- **Tasks for this exercise**
- A) Answer each question from the housing excerpt below, one answer per line, marked like the question:
(i) Which city builds double the housing of San Francisco?
(ii) What span of years did the recent national study on housing wealth cover?
(iii) Which Los Angeles neighborhood has a reputation for being bohemian and progressive?
- B) List every city or neighborhood named in the housing excerpt below.
(Excerpt to read)
The bottom line is they’re not building enough. Though it’s often said that “we can’t build our way of the housing crisis,” if you don’t build the units, there’s no possible way to address affordability. If you look at Seattle, which builds double the housing of San Francisco, the city is starting to see rents and home prices slow. Of course, just building housing isn’t enough. If a city only builds upscale units, there’s nothing for working people.
It’s also important to build in neighborhoods that are already gentrified. These high-opportunity neighborhoods must serve more economically diverse residents, and cities that claim to promote inclusion cannot just relegate the non-rich to economically segregated parts of town.
Where do Baby Boomers come into this?
A recent national study found that from 1983 to 2013 housing wealth increased almost entirely among America’s oldest and wealthiest residents. Urban Boomer homeowners are part of this trend, and they’ve made enormous profits by working to restrict housing supply where they live. Neighborhood councils and homeowners associations are usually comprised of white, wealthier Boomers, even when the neighborhoods are more diverse in terms of race, class, and age. They use their position in these organizations to impede new building such as fourplexes or triplexes. Even a neighborhood like Los Angeles’s Venice, which has a reputation for being bohemian and progressive, doesn’t build much affordable housing.
(End Excerpt to read)
(Information)
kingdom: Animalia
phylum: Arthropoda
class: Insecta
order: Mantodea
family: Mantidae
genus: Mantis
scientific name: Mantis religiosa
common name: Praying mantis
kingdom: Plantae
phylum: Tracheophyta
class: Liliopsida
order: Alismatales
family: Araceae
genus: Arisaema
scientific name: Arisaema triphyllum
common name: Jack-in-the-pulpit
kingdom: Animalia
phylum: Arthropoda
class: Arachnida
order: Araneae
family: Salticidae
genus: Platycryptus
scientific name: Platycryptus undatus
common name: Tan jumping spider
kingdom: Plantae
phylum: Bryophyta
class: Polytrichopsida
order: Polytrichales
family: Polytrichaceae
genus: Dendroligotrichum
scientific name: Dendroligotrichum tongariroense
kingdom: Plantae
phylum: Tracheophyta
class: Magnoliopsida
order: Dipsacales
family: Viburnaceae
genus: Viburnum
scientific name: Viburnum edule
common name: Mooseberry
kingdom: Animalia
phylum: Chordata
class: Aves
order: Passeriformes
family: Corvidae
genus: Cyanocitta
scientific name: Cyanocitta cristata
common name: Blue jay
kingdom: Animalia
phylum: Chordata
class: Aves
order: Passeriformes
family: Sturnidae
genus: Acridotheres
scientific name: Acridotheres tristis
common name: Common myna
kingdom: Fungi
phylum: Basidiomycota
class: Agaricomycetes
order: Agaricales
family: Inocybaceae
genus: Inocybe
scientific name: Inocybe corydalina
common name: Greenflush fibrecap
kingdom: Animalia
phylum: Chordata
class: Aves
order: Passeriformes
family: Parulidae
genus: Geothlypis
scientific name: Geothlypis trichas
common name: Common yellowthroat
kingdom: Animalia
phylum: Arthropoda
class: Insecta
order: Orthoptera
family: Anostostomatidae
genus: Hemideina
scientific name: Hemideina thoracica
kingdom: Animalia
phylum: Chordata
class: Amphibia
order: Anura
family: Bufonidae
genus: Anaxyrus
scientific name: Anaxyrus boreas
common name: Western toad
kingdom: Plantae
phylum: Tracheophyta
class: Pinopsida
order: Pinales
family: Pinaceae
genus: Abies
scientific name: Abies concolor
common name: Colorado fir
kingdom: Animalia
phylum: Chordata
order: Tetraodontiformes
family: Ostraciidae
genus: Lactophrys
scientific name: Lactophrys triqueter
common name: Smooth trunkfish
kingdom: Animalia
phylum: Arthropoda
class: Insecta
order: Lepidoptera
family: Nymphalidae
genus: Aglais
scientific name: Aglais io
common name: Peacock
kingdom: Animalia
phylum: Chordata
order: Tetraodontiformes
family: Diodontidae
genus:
(End Information)
- **Answers given**
- A)
(i) Seattle
(ii) 1983 to 2013
(iii) Venice

- B)
Seattle
San Francisco
Los Angeles
Venice